Quant au conseil général du Rhône, il ne s’occupera plus que des autres territoires du département (Beaujolais, Monts du Lyonnais, Val de Saône, Monts de Tarare). A la clé, plus de lisibilité et des économies d’échelle. “Cela permettra de supprimer des doublons entre les villes et le département, notamment dans le domaine social, espère-t-on au cabinet de Gérard Collomb De même, l’agglomération et le conseil général disposent tous deux de services de voirie dont les compétences peuvent se chevaucher. Il faut parfois plusieurs mois pour installer un rond-point situé sur un territoire commun!”

Eviter les dérapages

Le département enverra une partie de ses personnels vers le Grand Lyon. Ces transferts seront supervisés par le président de la Chambre Régionale des Comptes afin d’éviter les dérapages observées au début des années 2000 lors de la création des structures intercommunales: les transferts s’étaient mal passés et les collectivités avaient multiplié recrutements et doublons débouchant sur une hausse globale des effectifs.

En revanche, ailleurs en France, la création des métropoles ne simplifie pas vraiment le paysage local puisqu’elles s’ajoutent aux strates existantes. Les départements continuent à vivre leur vie et aucun échelon ne disparaît. La métropole de Paris, qui réunira, en 2016, les présidents des structures intercommunales franciliennes, s’apparente ainsi à un énième organe de concertation, dédié surtout au logement.
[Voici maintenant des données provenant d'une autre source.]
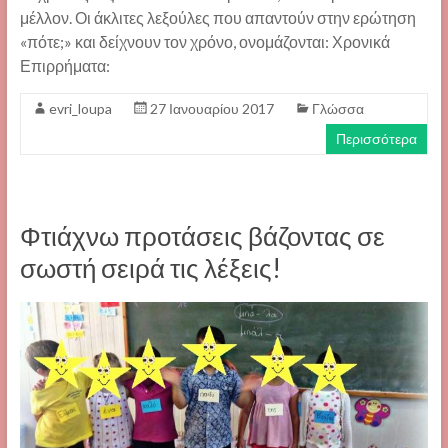
μέλλον. Οι άκλιτες λεξούλες που απαντούν στην ερώτηση
«πότε;» και δείχνουν τον χρόνο, ονομάζονται: Χρονικά
Επιρρήματα:
evri_loupa
27 Ιανουαρίου 2017
Γλώσσα
Περισσότερα
Φτιάχνω προτάσεις βάζοντας σε
σωστή σειρά τις λέξεις!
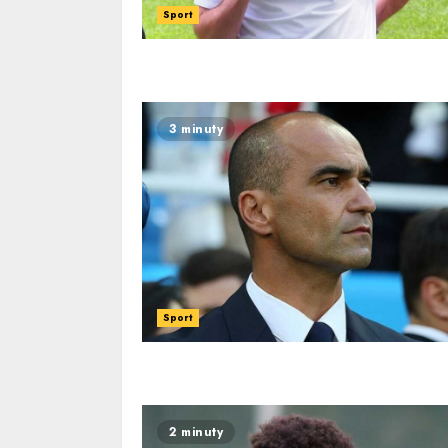
Sport
3 minuty
Sport
2 minuty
Quant à sa rivale marseillaise, elle aura certes le mérite d’absorber cinq autres structures existantes, dont la riche communauté d’Aix-en-Provence, pour former un ensemble de 1,6 millions d’habitants en 2015. Mais, face aux batailles intestines entre élus locaux, le gouvernement a du inventer des “conseils de territoire” disposant chacun de leur propre budget de fonctionnement ! Dans certaines régions, le mille-feuille est décidément difficile à digérer.